Police in East Haven, Conn., have instituted new measures to improve their poor relationship with the Latino community after a damaging report from the Department of Justice. The success of the new measures could serve as an example for Black communities across the country also plagued by a hostile relationship with the police.
The case seems to show that police departments rarely are able to change on their own, but instead need someone like the DOJ to step in. And while the new efforts by police seem to be working, regaining the trust of the community is a slow and arduous process.
But at least it’s a start, which is further along than most Black communities where residents constantly complain that no one is listening.
The DOJ has conducted 20 investigations into police departments across the country over the last five years and has ordered corrective action in 15 of them, according to CBS News.
After the department’s investigation in East Haven, EHPD has been using dashboard cameras, body cameras and microphones.

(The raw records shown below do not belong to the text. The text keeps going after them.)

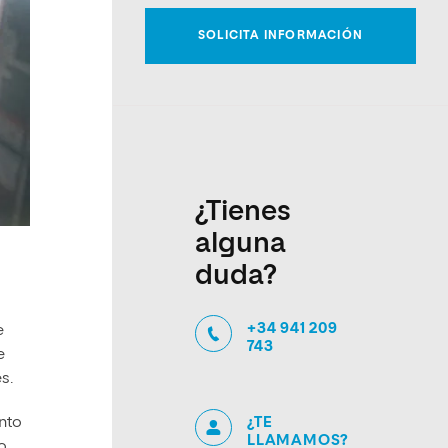
¿Tienes
alguna
duda?
+34 941 209
e
743
e
s.
¿TE
nto
LLAMAMOS?
o,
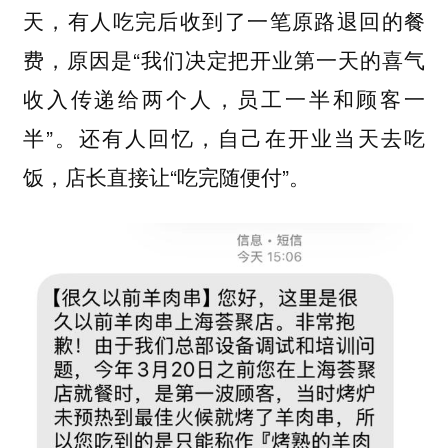
天，有人吃完后收到了一笔原路退回的餐
费，原因是“
我们决定把开业第一天的喜气
收入传递给两个人，员工一半和顾客一
”。还有人回忆，自己在开业当天去吃
半
饭，店长直接让“吃完随便付”。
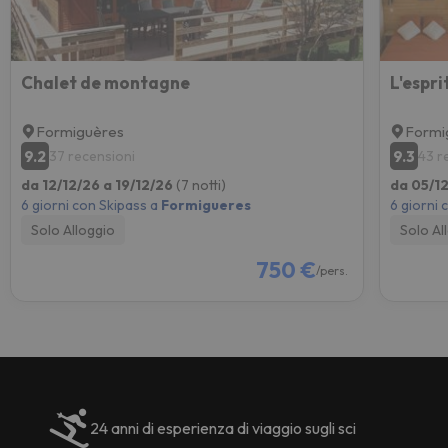
Chalet de montagne
L'espri
Formiguères
Formi
9.2
9.3
37 recensioni
43 r
da 12/12/26 a 19/12/26
(7 notti)
da 05/12
6 giorni con Skipass a
Formigueres
6 giorni 
Solo Alloggio
Solo Al
750 €
/pers.
24 anni di esperienza di viaggio sugli sci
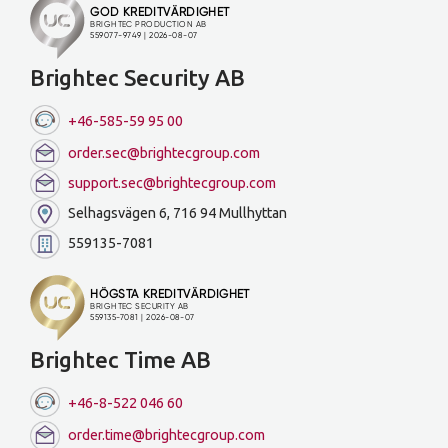
Brightec Security AB
+46-585-59 95 00
order.sec@brightecgroup.com
support.sec@brightecgroup.com
Selhagsvägen 6, 716 94 Mullhyttan
559135-7081
Brightec Time AB
+46-8-522 046 60
order.time@brightecgroup.com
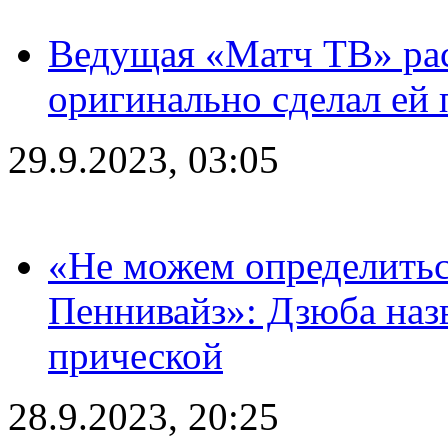
Ведущая «Матч ТВ» рас
оригинально сделал ей
29.9.2023, 03:05
«Не можем определитьс
Пеннивайз»: Дзюба наз
прической
28.9.2023, 20:25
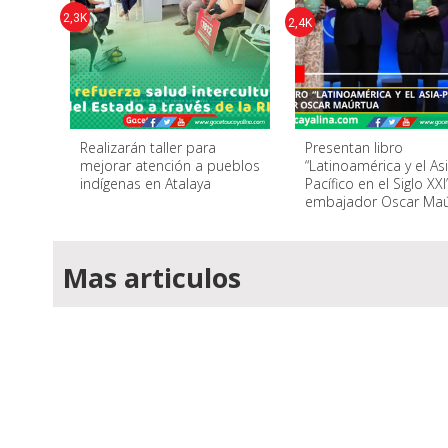
2,3K
2,4K
Realizarán taller para
Presentan libro
mejorar atención a pueblos
“Latinoamérica y el As
indígenas en Atalaya
Pacífico en el Siglo XXI
embajador Oscar Maú
Mas articulos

Recent data showed that the rate at which police are searching and using force against Latinos has lowered, according to NPR.
East Haven Lieutenant David Emmerman said that his department has been holding community meetings to try and rebuild trust in “non-confrontational settings,”according to NPR. He hopes that EHPD’s efforts to regain the community’s trust can be a model for other departments in the country.
Cathy Schneider, a criminal justice professor at American University, told NPR that police will regain the trust when they begin looking out for minorities.
“The message can’t be we had this lawsuit, we had this outcome, so we are not going to do racial profiling anymore,” Schneider said. “There has to be positive outreach.”
“There’s still some more changes that need to happen, but they’re most definitely headed in the right direction,” Father James Manship of New Haven’s St. Rose of Lima church told NPR.
Manship said that the Latino community lived in fear of the police.
“The cops brutalized them,” he said. “The police department was totally out of control and out of any kind of accountability to civil authority.”
The 2009 investigation found that the police disproportionally targeted Latinos and failed to hold officers accountable in internal investigations. The DOJ stepped in and came to an agreement with the East Haven Police Department in 2012 to fix the problem.
The Black community can relate to the Latinos in East Haven who still do not completely trust the police. The grand jury decisions that inspired nationwide protests against police brutality led many to lose what little faith they still had in the justice system.
The question remains whether or not interference by the Department of Justice and the installation of cameras on police will be enough.